▶ **TASK REQUIREMENTS**: Recast the listing below as a Markdown table with the columns Row and Line, giving each non-blank line its own numbered row and omitting blank lines. Leave the pictures out of the table.

▶ **DATA FOR PROCESSING**:

________________

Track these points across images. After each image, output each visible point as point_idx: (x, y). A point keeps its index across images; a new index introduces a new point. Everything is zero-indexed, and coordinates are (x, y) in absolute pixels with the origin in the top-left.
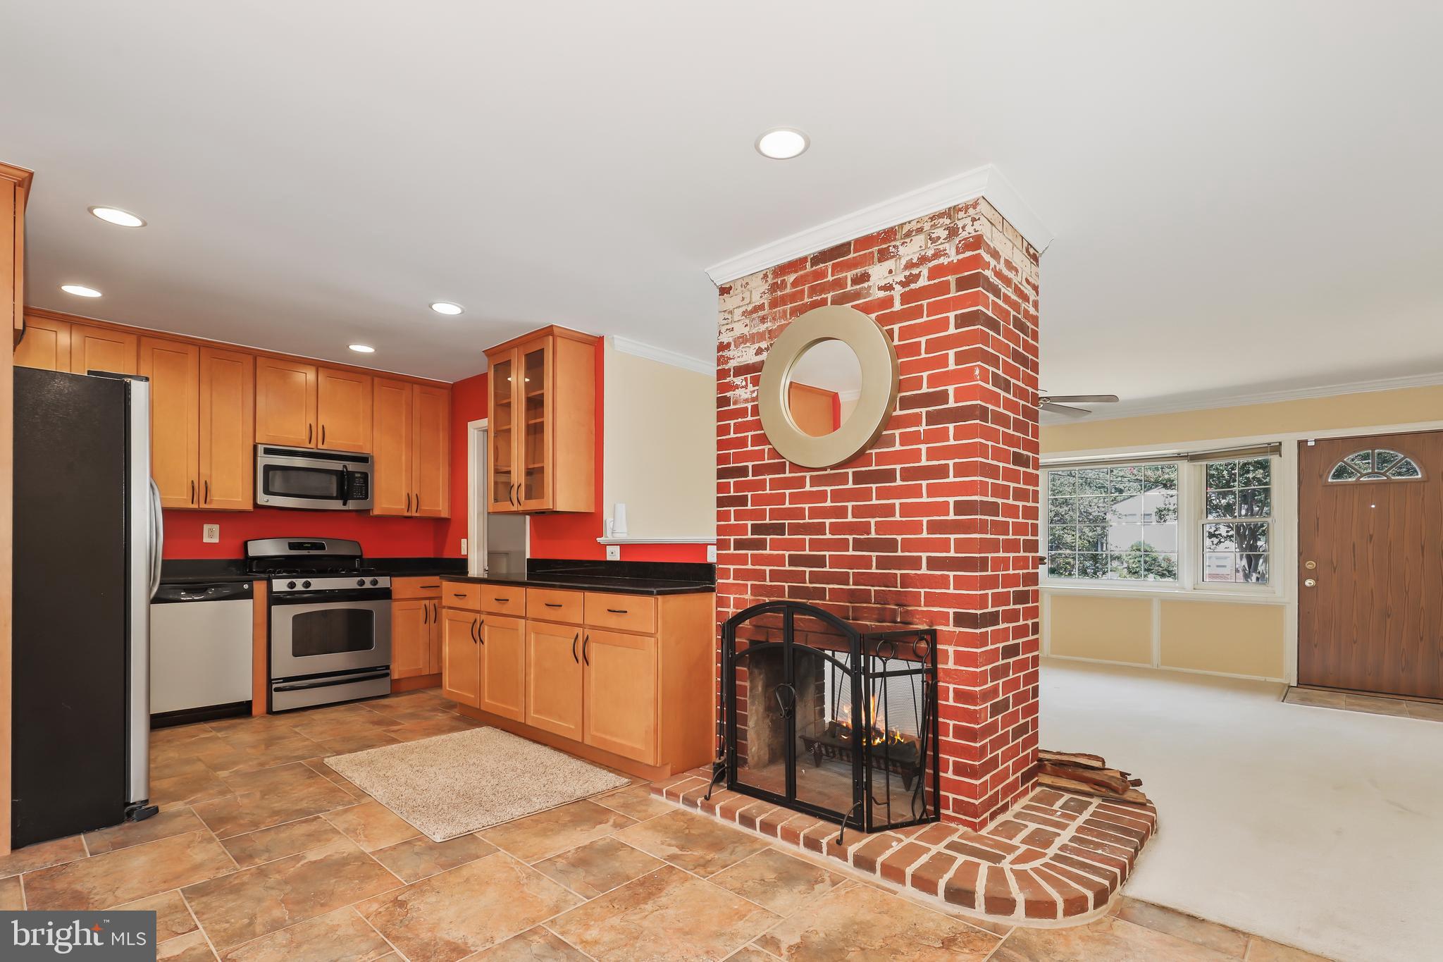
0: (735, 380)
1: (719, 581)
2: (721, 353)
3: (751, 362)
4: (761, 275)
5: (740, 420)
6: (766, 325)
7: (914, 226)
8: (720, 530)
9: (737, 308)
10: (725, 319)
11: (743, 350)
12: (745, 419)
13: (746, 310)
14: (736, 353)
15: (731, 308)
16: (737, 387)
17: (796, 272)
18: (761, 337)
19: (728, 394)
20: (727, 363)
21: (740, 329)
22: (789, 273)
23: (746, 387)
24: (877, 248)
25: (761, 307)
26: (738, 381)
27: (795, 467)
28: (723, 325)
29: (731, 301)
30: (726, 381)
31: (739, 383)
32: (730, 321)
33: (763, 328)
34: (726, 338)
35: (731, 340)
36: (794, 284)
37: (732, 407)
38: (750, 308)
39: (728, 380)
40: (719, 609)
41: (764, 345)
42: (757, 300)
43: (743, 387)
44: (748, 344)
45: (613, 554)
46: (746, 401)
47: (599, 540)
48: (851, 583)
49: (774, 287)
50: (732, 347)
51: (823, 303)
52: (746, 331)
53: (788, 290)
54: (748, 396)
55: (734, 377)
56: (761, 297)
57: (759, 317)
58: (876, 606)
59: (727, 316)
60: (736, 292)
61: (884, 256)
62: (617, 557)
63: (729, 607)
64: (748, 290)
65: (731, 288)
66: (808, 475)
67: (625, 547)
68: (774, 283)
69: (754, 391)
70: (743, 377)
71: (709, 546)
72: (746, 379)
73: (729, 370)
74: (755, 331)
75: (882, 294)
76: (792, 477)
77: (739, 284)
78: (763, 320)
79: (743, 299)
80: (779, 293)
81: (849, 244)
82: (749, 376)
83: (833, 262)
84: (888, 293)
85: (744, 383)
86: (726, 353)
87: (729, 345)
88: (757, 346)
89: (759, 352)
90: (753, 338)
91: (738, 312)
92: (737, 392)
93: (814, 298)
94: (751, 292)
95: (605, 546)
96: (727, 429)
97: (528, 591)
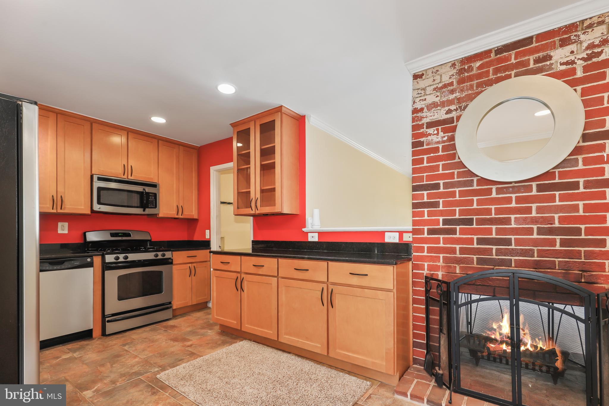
0: (427, 130)
1: (414, 254)
2: (415, 115)
3: (442, 119)
4: (450, 64)
5: (432, 155)
6: (454, 95)
7: (595, 20)
8: (415, 223)
9: (428, 86)
10: (418, 94)
11: (435, 112)
12: (437, 154)
13: (437, 87)
14: (428, 114)
15: (423, 87)
16: (430, 134)
17: (481, 60)
18: (451, 102)
19: (422, 140)
20: (421, 120)
21: (431, 99)
22: (475, 61)
23: (438, 134)
24: (559, 38)
25: (451, 84)
26: (431, 131)
27: (483, 181)
28: (417, 97)
29: (422, 83)
30: (420, 131)
31: (431, 132)
32: (423, 94)
33: (452, 97)
34: (419, 106)
35: (423, 106)
36: (479, 68)
37: (425, 147)
38: (440, 85)
39: (422, 130)
40: (414, 271)
41: (453, 107)
42: (446, 79)
43: (434, 134)
44: (439, 108)
45: (313, 238)
46: (438, 142)
47: (303, 229)
48: (536, 255)
49: (461, 71)
50: (425, 110)
51: (509, 77)
52: (437, 100)
53: (475, 72)
54: (440, 139)
55: (427, 128)
56: (450, 78)
57: (448, 90)
58: (559, 271)
59: (420, 91)
60: (428, 77)
61: (564, 43)
62: (316, 239)
63: (424, 270)
64: (438, 75)
65: (423, 74)
66: (494, 188)
67: (320, 234)
68: (462, 69)
69: (444, 137)
70: (435, 128)
71: (386, 233)
72: (438, 130)
73: (423, 124)
74: (445, 99)
75: (564, 67)
76: (479, 189)
77: (430, 72)
78: (452, 92)
79: (434, 80)
80: (466, 74)
81: (531, 38)
82: (440, 128)
83: (516, 51)
84: (570, 66)
85: (436, 132)
86: (420, 114)
87: (422, 110)
88: (447, 108)
89: (449, 112)
90: (443, 104)
91: (429, 90)
92: (429, 138)
93: (499, 75)
94: (441, 76)
95: (307, 233)
96: (421, 161)
97: (280, 260)
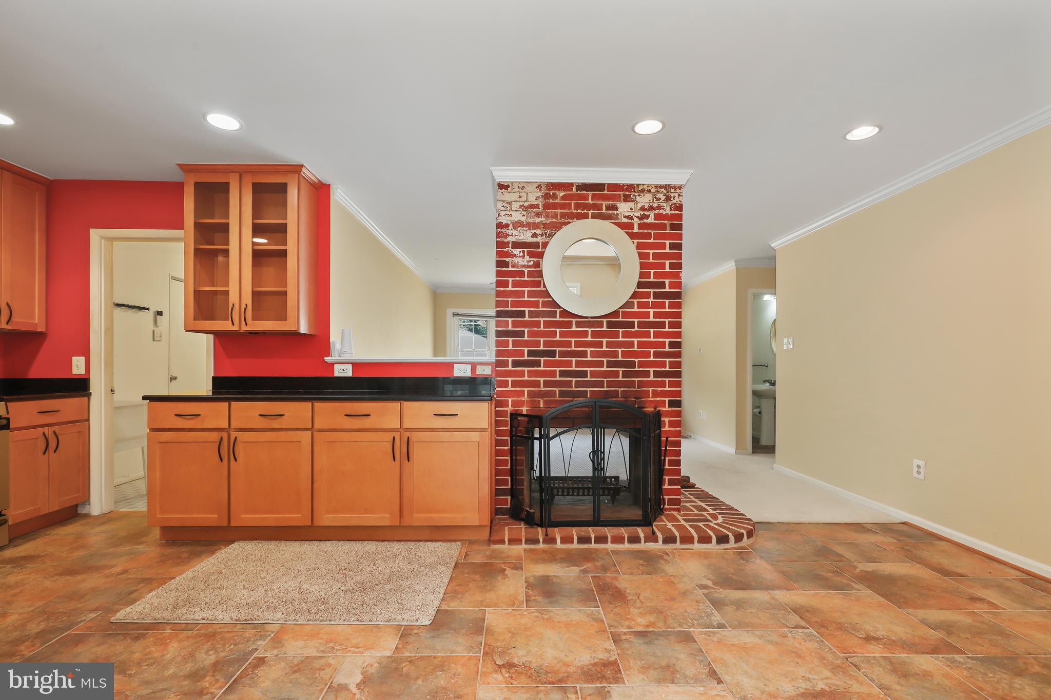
0: (512, 250)
1: (497, 389)
2: (500, 230)
3: (528, 241)
4: (536, 185)
5: (517, 279)
6: (540, 219)
7: (645, 187)
8: (499, 353)
9: (514, 201)
10: (503, 206)
11: (521, 232)
12: (522, 279)
13: (523, 205)
14: (514, 232)
15: (509, 200)
16: (515, 256)
17: (565, 190)
18: (536, 226)
19: (507, 259)
20: (506, 237)
21: (517, 216)
22: (559, 190)
23: (523, 257)
24: (623, 193)
25: (537, 206)
26: (516, 252)
27: (565, 313)
28: (502, 210)
29: (508, 196)
30: (504, 250)
31: (517, 254)
32: (509, 208)
33: (538, 220)
34: (504, 220)
35: (509, 222)
36: (563, 198)
37: (510, 269)
38: (526, 204)
39: (507, 249)
40: (497, 409)
41: (539, 232)
42: (532, 200)
43: (520, 257)
44: (525, 229)
45: (343, 371)
46: (524, 266)
47: (326, 359)
48: (605, 387)
49: (546, 196)
50: (511, 227)
51: (586, 216)
52: (523, 219)
53: (558, 201)
54: (525, 263)
55: (512, 248)
56: (536, 199)
57: (534, 212)
58: (621, 399)
59: (505, 204)
60: (514, 191)
61: (627, 199)
62: (349, 373)
63: (508, 406)
64: (524, 192)
65: (508, 186)
66: (574, 321)
67: (356, 365)
68: (547, 193)
69: (530, 261)
70: (521, 250)
71: (455, 365)
72: (523, 252)
73: (508, 243)
74: (531, 221)
75: (625, 220)
76: (562, 321)
77: (516, 186)
78: (538, 215)
79: (520, 197)
80: (551, 201)
81: (604, 185)
82: (526, 250)
83: (593, 192)
84: (630, 221)
85: (521, 254)
86: (504, 230)
87: (507, 226)
88: (533, 231)
89: (535, 235)
90: (529, 226)
91: (515, 206)
92: (515, 259)
93: (579, 211)
94: (527, 194)
95: (332, 365)
96: (506, 284)
97: (317, 404)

________________

▶ **OUTPUT**:
| Row | Line |
|---|---|
| 1 | Track these points across images. After each image, output each visible point as point_idx: (x, y). A point keeps its index across images; a new index introduces a new point. Everything is zero-indexed, and coordinates are (x, y) in absolute pixels with the origin in the top-left. |
| 2 | 0: (735, 380) |
| 3 | 1: (719, 581) |
| 4 | 2: (721, 353) |
| 5 | 3: (751, 362) |
| 6 | 4: (761, 275) |
| 7 | 5: (740, 420) |
| 8 | 6: (766, 325) |
| 9 | 7: (914, 226) |
| 10 | 8: (720, 530) |
| 11 | 9: (737, 308) |
| 12 | 10: (725, 319) |
| 13 | 11: (743, 350) |
| 14 | 12: (745, 419) |
| 15 | 13: (746, 310) |
| 16 | 14: (736, 353) |
| 17 | 15: (731, 308) |
| 18 | 16: (737, 387) |
| 19 | 17: (796, 272) |
| 20 | 18: (761, 337) |
| 21 | 19: (728, 394) |
| 22 | 20: (727, 363) |
| 23 | 21: (740, 329) |
| 24 | 22: (789, 273) |
| 25 | 23: (746, 387) |
| 26 | 24: (877, 248) |
| 27 | 25: (761, 307) |
| 28 | 26: (738, 381) |
| 29 | 27: (795, 467) |
| 30 | 28: (723, 325) |
| 31 | 29: (731, 301) |
| 32 | 30: (726, 381) |
| 33 | 31: (739, 383) |
| 34 | 32: (730, 321) |
| 35 | 33: (763, 328) |
| 36 | 34: (726, 338) |
| 37 | 35: (731, 340) |
| 38 | 36: (794, 284) |
| 39 | 37: (732, 407) |
| 40 | 38: (750, 308) |
| 41 | 39: (728, 380) |
| 42 | 40: (719, 609) |
| 43 | 41: (764, 345) |
| 44 | 42: (757, 300) |
| 45 | 43: (743, 387) |
| 46 | 44: (748, 344) |
| 47 | 45: (613, 554) |
| 48 | 46: (746, 401) |
| 49 | 47: (599, 540) |
| 50 | 48: (851, 583) |
| 51 | 49: (774, 287) |
| 52 | 50: (732, 347) |
| 53 | 51: (823, 303) |
| 54 | 52: (746, 331) |
| 55 | 53: (788, 290) |
| 56 | 54: (748, 396) |
| 57 | 55: (734, 377) |
| 58 | 56: (761, 297) |
| 59 | 57: (759, 317) |
| 60 | 58: (876, 606) |
| 61 | 59: (727, 316) |
| 62 | 60: (736, 292) |
| 63 | 61: (884, 256) |
| 64 | 62: (617, 557) |
| 65 | 63: (729, 607) |
| 66 | 64: (748, 290) |
| 67 | 65: (731, 288) |
| 68 | 66: (808, 475) |
| 69 | 67: (625, 547) |
| 70 | 68: (774, 283) |
| 71 | 69: (754, 391) |
| 72 | 70: (743, 377) |
| 73 | 71: (709, 546) |
| 74 | 72: (746, 379) |
| 75 | 73: (729, 370) |
| 76 | 74: (755, 331) |
| 77 | 75: (882, 294) |
| 78 | 76: (792, 477) |
| 79 | 77: (739, 284) |
| 80 | 78: (763, 320) |
| 81 | 79: (743, 299) |
| 82 | 80: (779, 293) |
| 83 | 81: (849, 244) |
| 84 | 82: (749, 376) |
| 85 | 83: (833, 262) |
| 86 | 84: (888, 293) |
| 87 | 85: (744, 383) |
| 88 | 86: (726, 353) |
| 89 | 87: (729, 345) |
| 90 | 88: (757, 346) |
| 91 | 89: (759, 352) |
| 92 | 90: (753, 338) |
| 93 | 91: (738, 312) |
| 94 | 92: (737, 392) |
| 95 | 93: (814, 298) |
| 96 | 94: (751, 292) |
| 97 | 95: (605, 546) |
| 98 | 96: (727, 429) |
| 99 | 97: (528, 591) |
| 100 | 0: (427, 130) |
| 101 | 1: (414, 254) |
| 102 | 2: (415, 115) |
| 103 | 3: (442, 119) |
| 104 | 4: (450, 64) |
| 105 | 5: (432, 155) |
| 106 | 6: (454, 95) |
| 107 | 7: (595, 20) |
| 108 | 8: (415, 223) |
| 109 | 9: (428, 86) |
| 110 | 10: (418, 94) |
| 111 | 11: (435, 112) |
| 112 | 12: (437, 154) |
| 113 | 13: (437, 87) |
| 114 | 14: (428, 114) |
| 115 | 15: (423, 87) |
| 116 | 16: (430, 134) |
| 117 | 17: (481, 60) |
| 118 | 18: (451, 102) |
| 119 | 19: (422, 140) |
| 120 | 20: (421, 120) |
| 121 | 21: (431, 99) |
| 122 | 22: (475, 61) |
| 123 | 23: (438, 134) |
| 124 | 24: (559, 38) |
| 125 | 25: (451, 84) |
| 126 | 26: (431, 131) |
| 127 | 27: (483, 181) |
| 128 | 28: (417, 97) |
| 129 | 29: (422, 83) |
| 130 | 30: (420, 131) |
| 131 | 31: (431, 132) |
| 132 | 32: (423, 94) |
| 133 | 33: (452, 97) |
| 134 | 34: (419, 106) |
| 135 | 35: (423, 106) |
| 136 | 36: (479, 68) |
| 137 | 37: (425, 147) |
| 138 | 38: (440, 85) |
| 139 | 39: (422, 130) |
| 140 | 40: (414, 271) |
| 141 | 41: (453, 107) |
| 142 | 42: (446, 79) |
| 143 | 43: (434, 134) |
| 144 | 44: (439, 108) |
| 145 | 45: (313, 238) |
| 146 | 46: (438, 142) |
| 147 | 47: (303, 229) |
| 148 | 48: (536, 255) |
| 149 | 49: (461, 71) |
| 150 | 50: (425, 110) |
| 151 | 51: (509, 77) |
| 152 | 52: (437, 100) |
| 153 | 53: (475, 72) |
| 154 | 54: (440, 139) |
| 155 | 55: (427, 128) |
| 156 | 56: (450, 78) |
| 157 | 57: (448, 90) |
| 158 | 58: (559, 271) |
| 159 | 59: (420, 91) |
| 160 | 60: (428, 77) |
| 161 | 61: (564, 43) |
| 162 | 62: (316, 239) |
| 163 | 63: (424, 270) |
| 164 | 64: (438, 75) |
| 165 | 65: (423, 74) |
| 166 | 66: (494, 188) |
| 167 | 67: (320, 234) |
| 168 | 68: (462, 69) |
| 169 | 69: (444, 137) |
| 170 | 70: (435, 128) |
| 171 | 71: (386, 233) |
| 172 | 72: (438, 130) |
| 173 | 73: (423, 124) |
| 174 | 74: (445, 99) |
| 175 | 75: (564, 67) |
| 176 | 76: (479, 189) |
| 177 | 77: (430, 72) |
| 178 | 78: (452, 92) |
| 179 | 79: (434, 80) |
| 180 | 80: (466, 74) |
| 181 | 81: (531, 38) |
| 182 | 82: (440, 128) |
| 183 | 83: (516, 51) |
| 184 | 84: (570, 66) |
| 185 | 85: (436, 132) |
| 186 | 86: (420, 114) |
| 187 | 87: (422, 110) |
| 188 | 88: (447, 108) |
| 189 | 89: (449, 112) |
| 190 | 90: (443, 104) |
| 191 | 91: (429, 90) |
| 192 | 92: (429, 138) |
| 193 | 93: (499, 75) |
| 194 | 94: (441, 76) |
| 195 | 95: (307, 233) |
| 196 | 96: (421, 161) |
| 197 | 97: (280, 260) |
| 198 | 0: (512, 250) |
| 199 | 1: (497, 389) |
| 200 | 2: (500, 230) |
| 201 | 3: (528, 241) |
| 202 | 4: (536, 185) |
| 203 | 5: (517, 279) |
| 204 | 6: (540, 219) |
| 205 | 7: (645, 187) |
| 206 | 8: (499, 353) |
| 207 | 9: (514, 201) |
| 208 | 10: (503, 206) |
| 209 | 11: (521, 232) |
| 210 | 12: (522, 279) |
| 211 | 13: (523, 205) |
| 212 | 14: (514, 232) |
| 213 | 15: (509, 200) |
| 214 | 16: (515, 256) |
| 215 | 17: (565, 190) |
| 216 | 18: (536, 226) |
| 217 | 19: (507, 259) |
| 218 | 20: (506, 237) |
| 219 | 21: (517, 216) |
| 220 | 22: (559, 190) |
| 221 | 23: (523, 257) |
| 222 | 24: (623, 193) |
| 223 | 25: (537, 206) |
| 224 | 26: (516, 252) |
| 225 | 27: (565, 313) |
| 226 | 28: (502, 210) |
| 227 | 29: (508, 196) |
| 228 | 30: (504, 250) |
| 229 | 31: (517, 254) |
| 230 | 32: (509, 208) |
| 231 | 33: (538, 220) |
| 232 | 34: (504, 220) |
| 233 | 35: (509, 222) |
| 234 | 36: (563, 198) |
| 235 | 37: (510, 269) |
| 236 | 38: (526, 204) |
| 237 | 39: (507, 249) |
| 238 | 40: (497, 409) |
| 239 | 41: (539, 232) |
| 240 | 42: (532, 200) |
| 241 | 43: (520, 257) |
| 242 | 44: (525, 229) |
| 243 | 45: (343, 371) |
| 244 | 46: (524, 266) |
| 245 | 47: (326, 359) |
| 246 | 48: (605, 387) |
| 247 | 49: (546, 196) |
| 248 | 50: (511, 227) |
| 249 | 51: (586, 216) |
| 250 | 52: (523, 219) |
| 251 | 53: (558, 201) |
| 252 | 54: (525, 263) |
| 253 | 55: (512, 248) |
| 254 | 56: (536, 199) |
| 255 | 57: (534, 212) |
| 256 | 58: (621, 399) |
| 257 | 59: (505, 204) |
| 258 | 60: (514, 191) |
| 259 | 61: (627, 199) |
| 260 | 62: (349, 373) |
| 261 | 63: (508, 406) |
| 262 | 64: (524, 192) |
| 263 | 65: (508, 186) |
| 264 | 66: (574, 321) |
| 265 | 67: (356, 365) |
| 266 | 68: (547, 193) |
| 267 | 69: (530, 261) |
| 268 | 70: (521, 250) |
| 269 | 71: (455, 365) |
| 270 | 72: (523, 252) |
| 271 | 73: (508, 243) |
| 272 | 74: (531, 221) |
| 273 | 75: (625, 220) |
| 274 | 76: (562, 321) |
| 275 | 77: (516, 186) |
| 276 | 78: (538, 215) |
| 277 | 79: (520, 197) |
| 278 | 80: (551, 201) |
| 279 | 81: (604, 185) |
| 280 | 82: (526, 250) |
| 281 | 83: (593, 192) |
| 282 | 84: (630, 221) |
| 283 | 85: (521, 254) |
| 284 | 86: (504, 230) |
| 285 | 87: (507, 226) |
| 286 | 88: (533, 231) |
| 287 | 89: (535, 235) |
| 288 | 90: (529, 226) |
| 289 | 91: (515, 206) |
| 290 | 92: (515, 259) |
| 291 | 93: (579, 211) |
| 292 | 94: (527, 194) |
| 293 | 95: (332, 365) |
| 294 | 96: (506, 284) |
| 295 | 97: (317, 404) |